Should have been “I don’t hate (Digital Art), I have (Digital Art) friends.” It didn’t like the less than or greater than signs.
I don’t love MAKING digital art, is not the same as being unwilling to admire it. One don’t need to love building their house from scratch to love living in it and respecting its quality, right?
Hey Greg! Loved all your thoughts and observations. I’ve been at this for far, FAR too long to not recognize obvious patterns associated with new tools, new tricks, and new fears about that newness.
Pattern recognition. Humans are excellent at this, but it takes time to fully understand how it works. It’s important for an artist to develop this skill as part of their own personal tools.
The pattern that jumps to mind immediately with all of this AI is that it exposes the problems inherent within artistic expression more so than hiding them. It reveals weakness almost instantaneously.

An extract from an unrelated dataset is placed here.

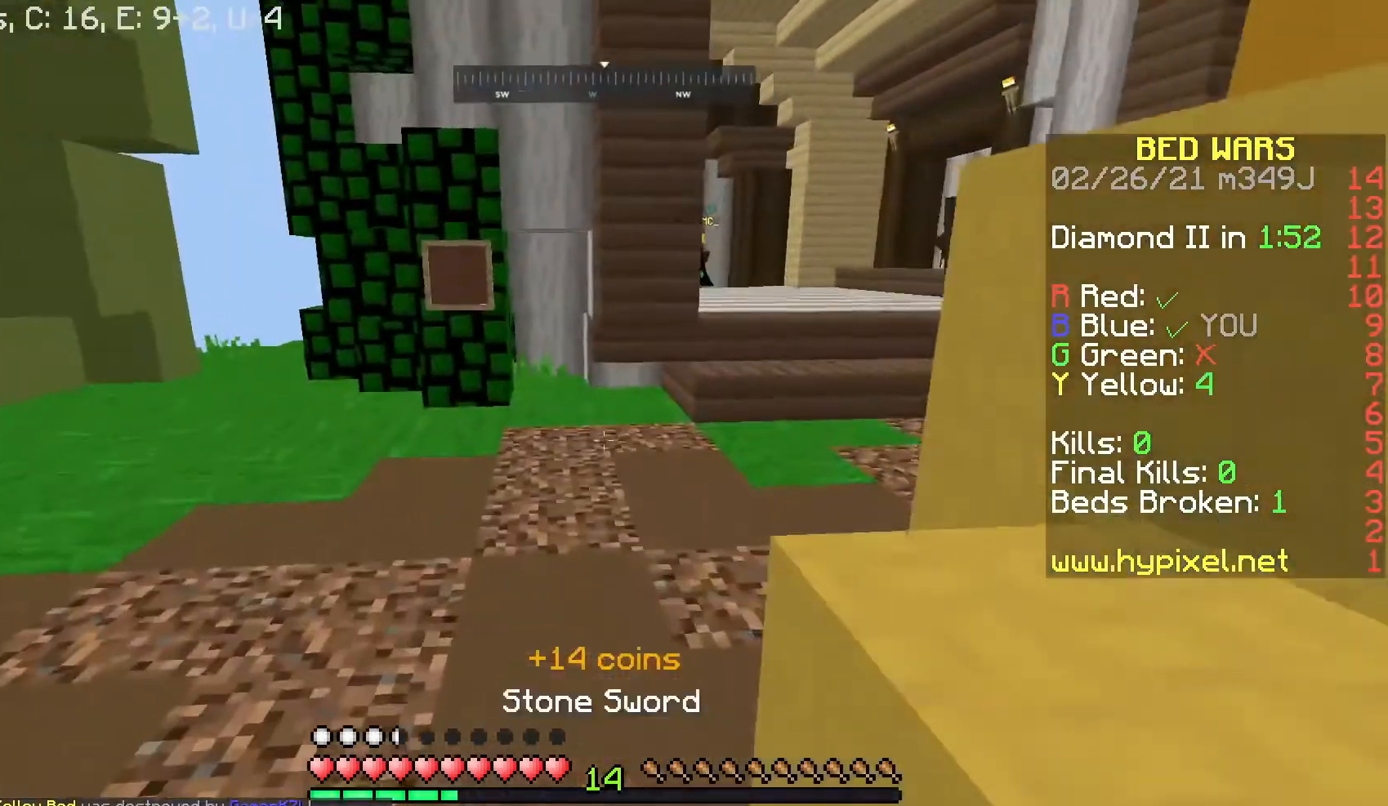
{"keys": ["w"], "mouse": [], "events": []}
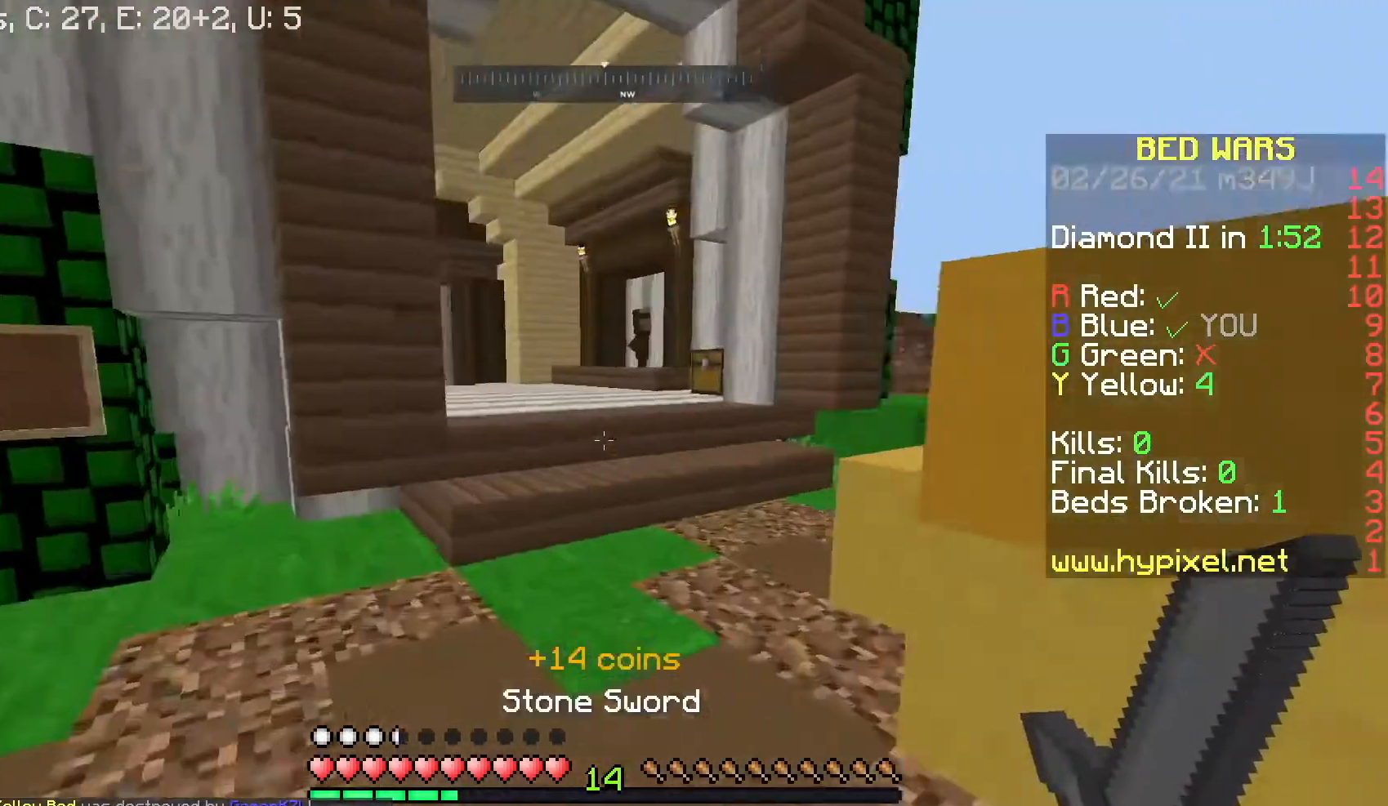
{"keys": ["space", "w"], "mouse": [], "events": [[333, "space", "down"]]}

I love this discussion though because the conversation itself is a brilliant training tool for young artists, young painters.
And I say this after having just seen hundreds, HUNDREDS of examples of visuals made automatically with my own work as a major prompt.
The uncanny valley looks shallow, but is perceptively DEEP. One cannot shortcut depth of vision. One cannot learn to paint like me or compete with my vision without the process time.
Agree entirely. There’s a much greater depth in human perception and our seeking after art, either by making or observing it, than a lot of the conversation we’re having about AI currently.
Glad you’re shielded, us mid/low tier sobs will be not. Serves us right for making shitty art!
and not beings friends with a hollywood star, of course. My fault!
Not what I was saying at all. There’s no direct correlation with shitty art and digital art, anymore than with oil painting or graphite drawing. I think my AD friend’s insight into this AI thing being a true threat to up and coming artists seems solid to me and deeply worrisome side effect of this new tech. The early jobs we all take, the small intro work is really important to us all as professional artists, not just for the chance to cut our teeth in its craft, but also to begin teaching us how to behave and interact professionally. Losing that step is as huge a gulf created as any art school that stops teaching foundation skillsets to its students.
I hope this isn’t true, and please note that me calling out who and why this might be a threat to, does not also mean I endorse it. Just pointing out that being overly reliant on a specific genre/style/tool, leaves you vulnerable to outside forces you cannot control and may not be able to defend against. Good or ill..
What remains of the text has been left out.